Tuesday, 12 December 2017

Is Death Stranding's surreality just a smokescreen?

It's been two or three days since famed japanese game designer Hideo Kojima, from the PSX 2017 stage, treated the world with a new in-engine trailer for Death Stranding. As it's usual for Kojima's creations, Death Stranding has been at the core of many discussions about a fairly basic point: what is this game all about? Aside from a generic allocation in the third person open world action genre, people only have a handful of elements to make sense of the plot, the characters, the narrative universe, or even how it is going to be played.

Kojima Productions and Sony, which is supporting the game's development from several angles (base technology, development and marketing budget), have been working towards an advertising style based on drip-feeding the audience with information, but keeping the whole thing shrouded in mystery and surreality. Chances are you've seen something about Death Stranding already, but here's the third, puzzling outing from the game:



Now, judging from what can be read on forums, message boards and commenting platforms all around the Web, people kinda expected this new outlook to shine a little more light on the product - you know, actual details about its nature as a commercial thing. Sony itself seems aware of this, as lead PS4 architect Mark Cerny felt the urge to make clear how "it all makes sense 4 to 5 hours into the game", but it is safe to say that not everybody is comfortable with this marketing tactics. Not all players are into decoding clues or having to research their way into something that's supposed to entertain them in exchange for money; if there's a problem, though, it's two-way.

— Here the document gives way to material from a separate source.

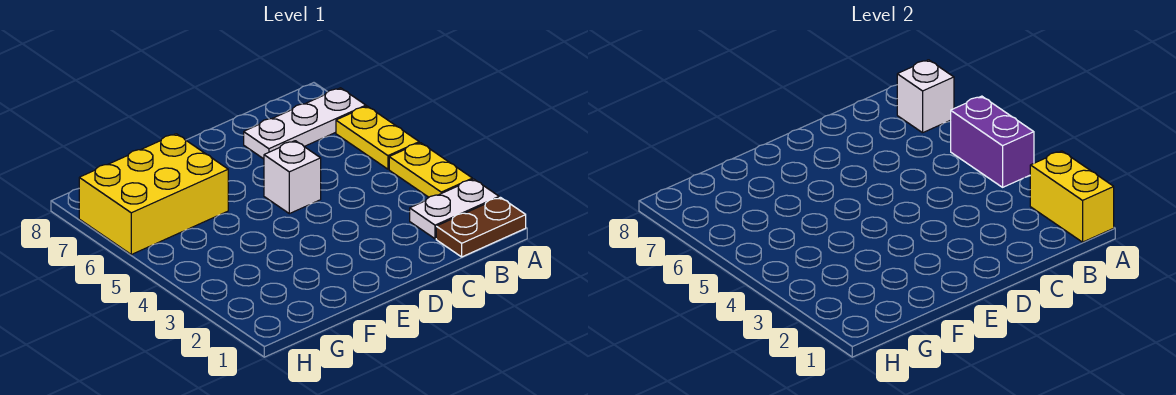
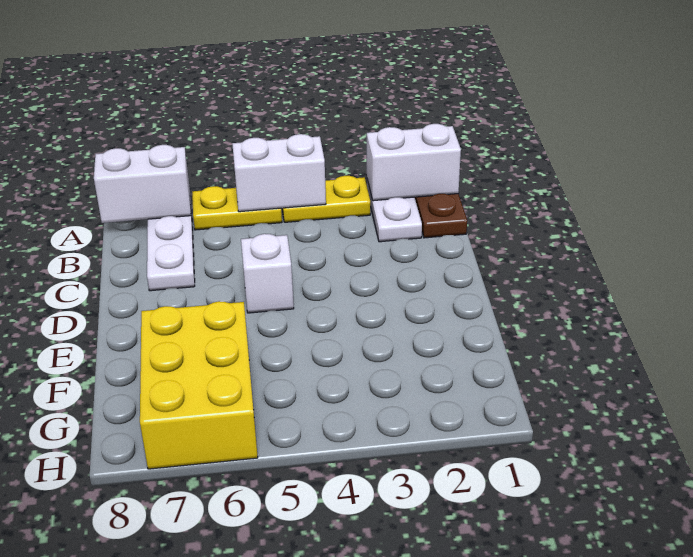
yellow 1x2 brick [1030,151,1114,242] -> white 1x2 brick [367,124,461,201]
purple 1x2 brick [951,96,1034,187] -> white 1x2 brick [232,134,326,212]
white 1x1 brick [897,60,954,133] -> white 1x2 brick [94,145,191,223]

On one hand, we have a marketing approach that on the surface, does the exact opposite of what anyone would do in the intent of selling a product, especially a videogame. In theory, trailers and such should instruct the player about the game's setting, establish the hero, show his line of action and maybe hint at his motives a little bit. Once the interest of the viewer is picked, it is possible to expand the scope of the advertising narrative by gradually disclosing further details. We might call it an inductive process that works well in most cases, and for the vast majority of the potential customers. In the case of Death Stranding, the advertising narrative started way before it was first shown to the world.

Death Stranding is one of
those rare cases where
the history of the product
entwines tightly with its
author's real life experiences
 

It's one of those rare cases in game development where the history of the product entwines tightly and publicly with its author's real life experiences: after the sad goodbye to Konami, Hideo Kojima had to reconnect with the world, the audience and to some extent, the industry. He became strongly involved in social networks, so that anyone could have insights on his personality, his lifestyle and gaming related ambitions . He went on a personal, yet very public "journey to the West" in search of the technology that would provide the backbone of his new project, something that involved strands - ties, relationships, cataclismic endings and new beginnings. It's hard not to see the real life themes that goes into the genesis of Death Stranding and the way it is presented.